External data for query processing

ClickHouse allows sending a server the data that is needed for processing a query, together with a SELECT query. This data is put in a temporary table (see the section “Temporary tables”) and can be used in the query (for example, in IN operators).

For example, if you have a text file with important user identifiers, you can upload it to the server along with a query that uses filtration by this list.

If you need to run more than one query with a large volume of external data, don’t use this feature. It is better to upload the data to the DB ahead of time.

External data can be uploaded using the command-line client (in non-interactive mode), or using the HTTP interface.

In the command-line client, you can specify a parameters section in the format

--external --file=... [--name=...] [--format=...] [--types=...|--structure=...]

You may have multiple sections like this, for the number of tables being transmitted.

–external - Marks the beginning of the section. –file - Path to the file with the table dump, or -, which refers to stdin Only a single table can be retrieved from stdin.

The following parameters are optional: –name - Name of the table. If omitted, _data is used. –format - Data format in the file. If omitted, TabSeparated is used.

One of the following parameters is required: –types - A comma-separated list of column types. For example, UInt64,String. Columns will be named _1, _2, ... –structure - Table structure, in the format UserID UInt64, URL String. Defines the column names and types.
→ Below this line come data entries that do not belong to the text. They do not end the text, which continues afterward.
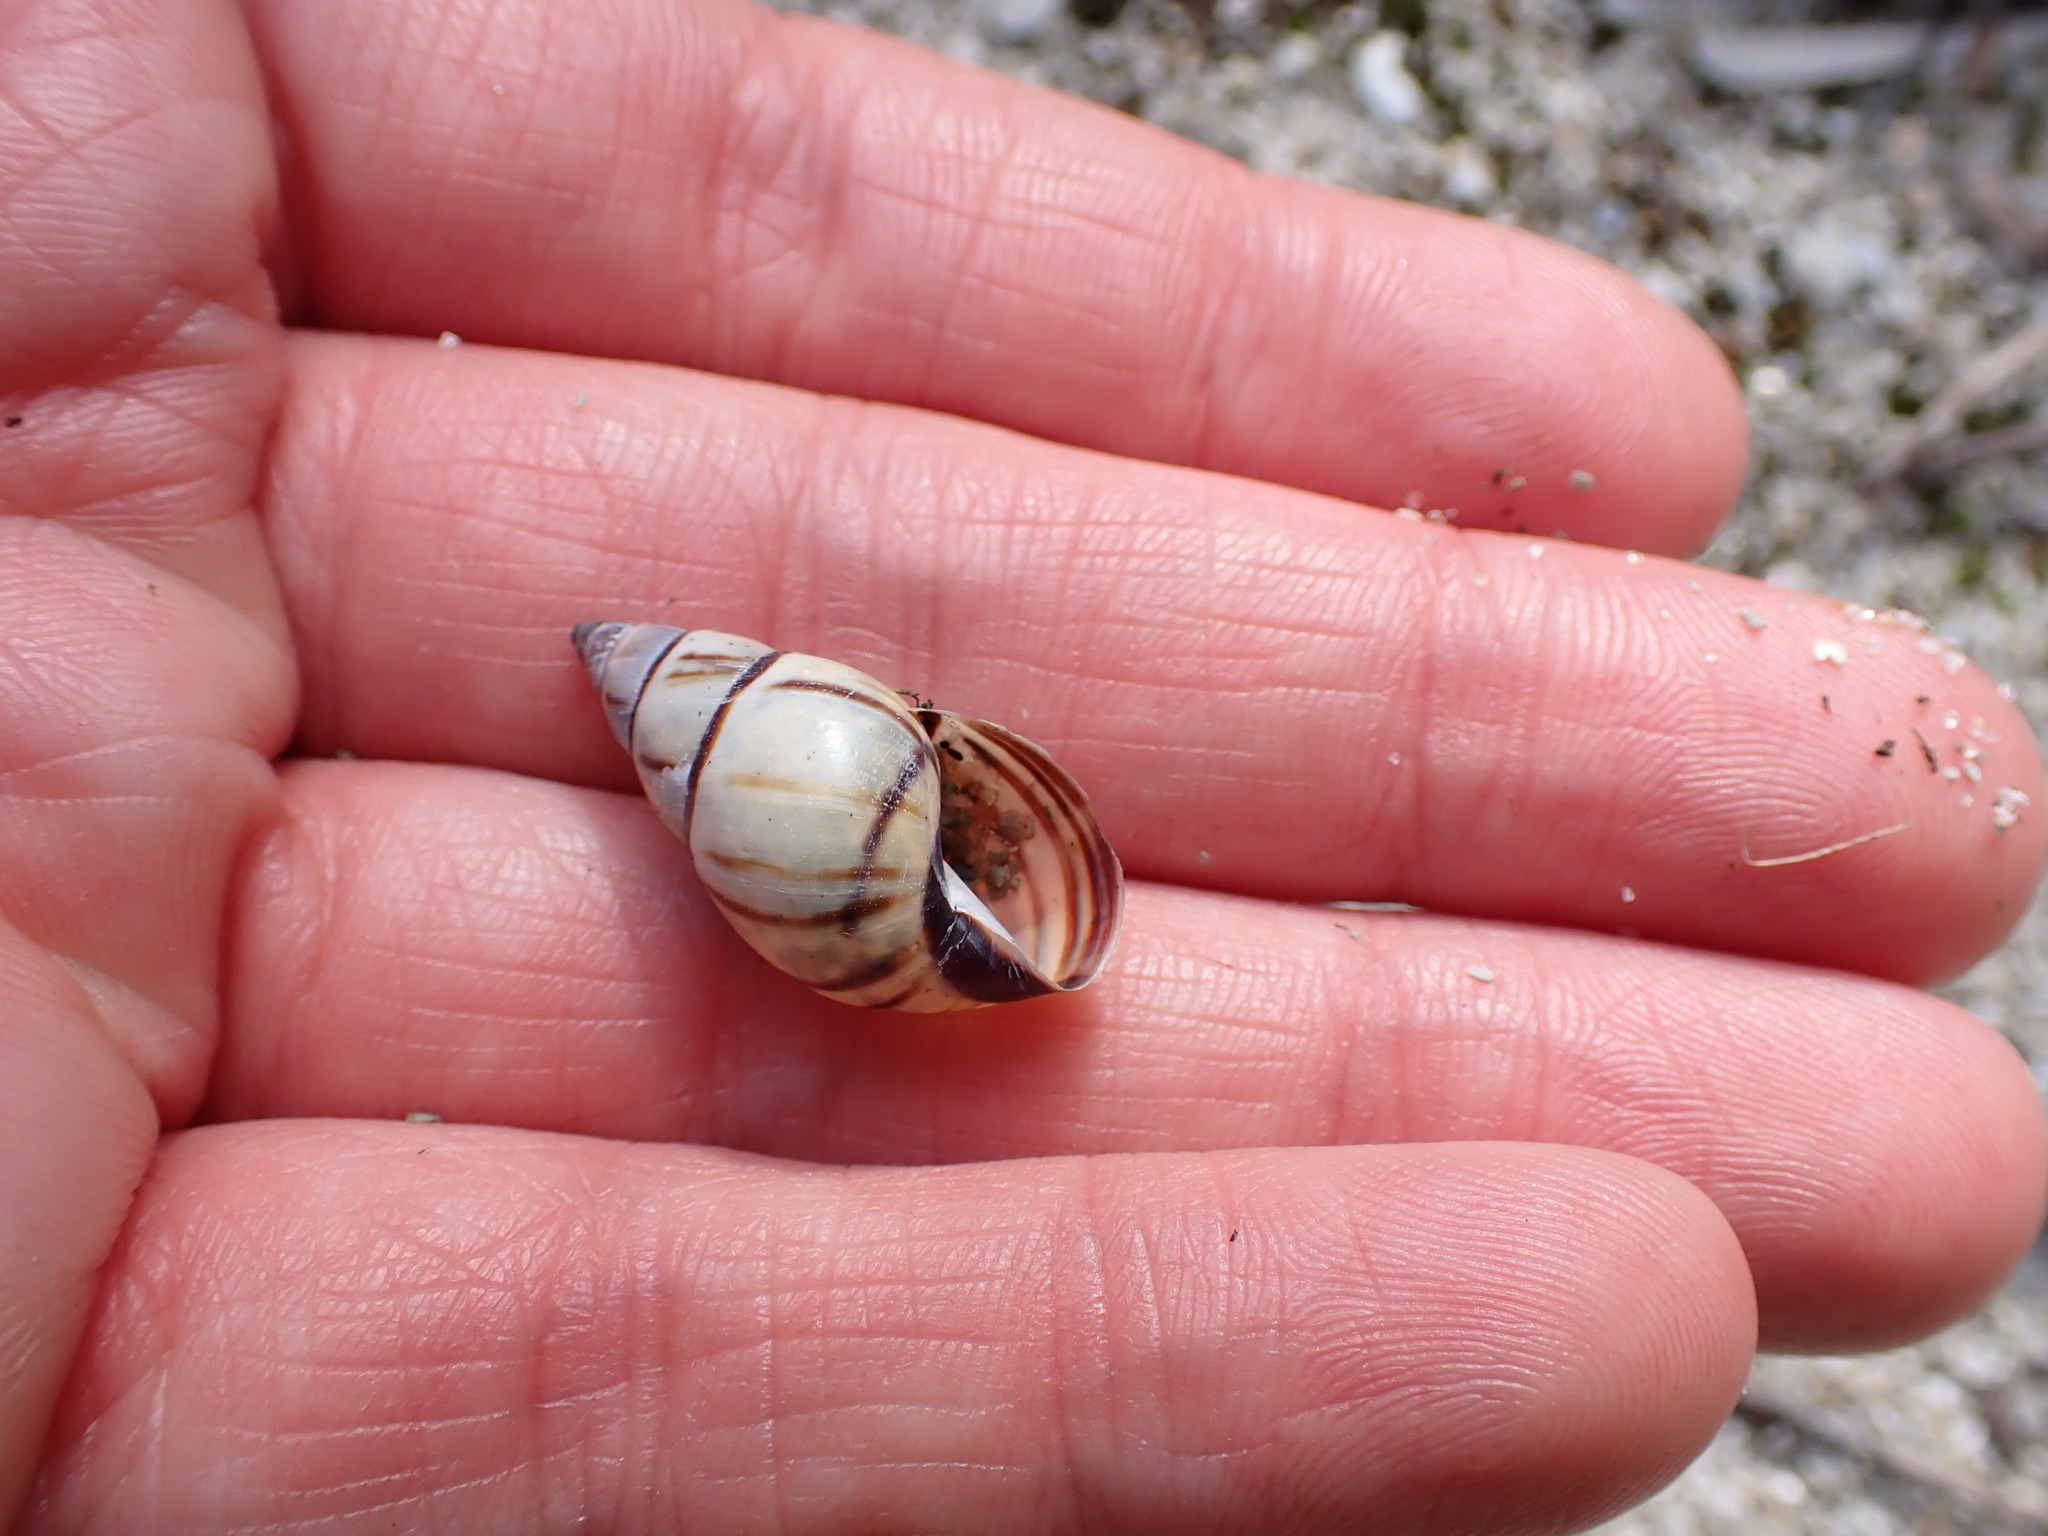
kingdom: Animalia
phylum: Mollusca
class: Gastropoda
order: Stylommatophora
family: Bulimulidae
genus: Drymaeus
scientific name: Drymaeus
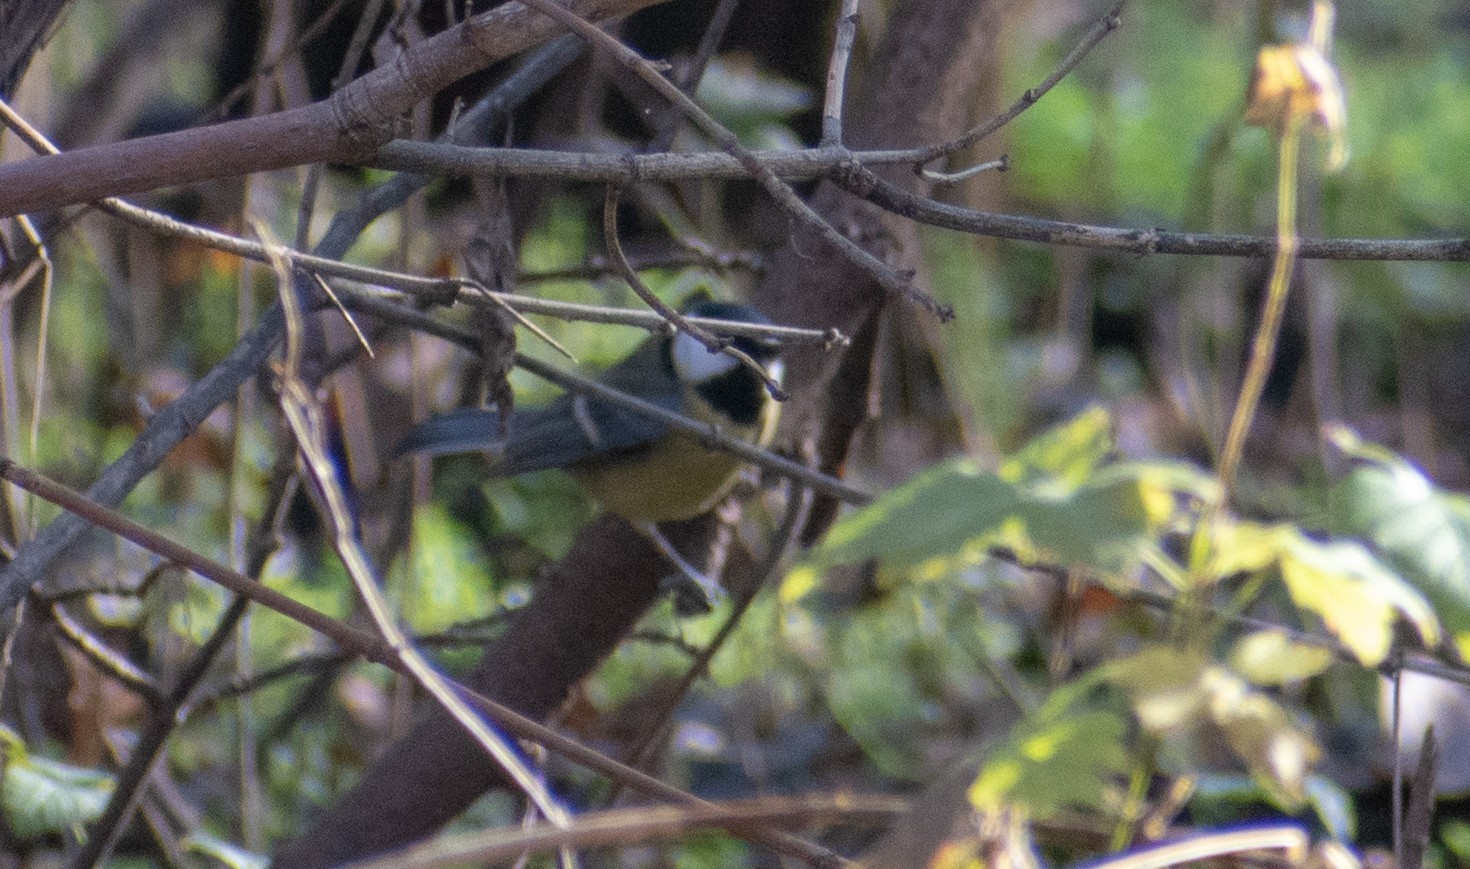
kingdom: Animalia
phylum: Chordata
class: Aves
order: Passeriformes
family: Paridae
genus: Parus
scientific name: Parus major
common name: Great tit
The files specified in file will be parsed by the format specified in format, using the data types specified in types or structure. The table will be uploaded to the server and accessible there as a temporary table with the name name.

Examples:

echo -ne "1\n2\n3\n" | clickhouse-client --query="SELECT count() FROM test.visits WHERE TraficSourceID IN _data" --external --file=- --types=Int8
849897
cat /etc/passwd | sed 's/:/\t/g' | clickhouse-client --query="SELECT shell, count() AS c FROM passwd GROUP BY shell ORDER BY c DESC" --external --file=- --name=passwd --structure='login String, unused String, uid UInt16, gid UInt16, comment String, home String, shell String'
/bin/sh 20
/bin/false      5
/bin/bash       4
/usr/sbin/nologin       1
/bin/sync       1

When using the HTTP interface, external data is passed in the multipart/form-data format. Each table is transmitted as a separate file. The table name is taken from the file name. The ‘query_string’ passes the parameters ‘name_format’, ‘name_types’, and ‘name_structure’, where name is the name of the table that these parameters correspond to. The meaning of the parameters is the same as when using the command-line client.

Example:

cat /etc/passwd | sed 's/:/\t/g' > passwd.tsv

curl -F 'passwd=@passwd.tsv;' 'http://localhost:8123/?query=SELECT+shell,+count()+AS+c+FROM+passwd+GROUP+BY+shell+ORDER+BY+c+DESC&passwd_structure=login+String,+unused+String,+uid+UInt16,+gid+UInt16,+comment+String,+home+String,+shell+String'
/bin/sh 20
/bin/false      5
/bin/bash       4
/usr/sbin/nologin       1
/bin/sync       1

For distributed query processing, the temporary tables are sent to all the remote servers.